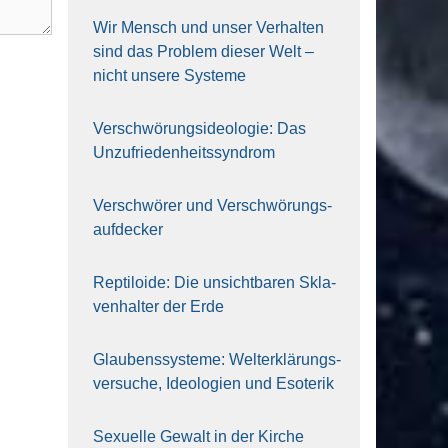
Wir Mensch und unser Ver­hal­ten
sind das Pro­blem die­ser Welt –
nicht unse­re Sys‍te‍me
Ver­schwö­rungs­ideo­lo­gie: Das
Unzufrieden­heitssyndrom
Ver­schwö­rer und Verschwörungs­
aufdecker
Rep­ti­lo­ide: Die unsicht­ba­ren Skla­
ven­hal­ter der Erde
Glau­bens­sys­te­me: Welt­erklä­rungs­
ver­su­che, Ideo­lo­gien und Eso­te­rik
Sexu­el­le Gewalt in der Kir­che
+ + + + +
• **About this exercise**
From the records above, copy every line that includes the word "schwö".

• **Task result**
Ver­schwö­rungs­ideo­lo­gie: Das
Ver­schwö­rer und Verschwörungs­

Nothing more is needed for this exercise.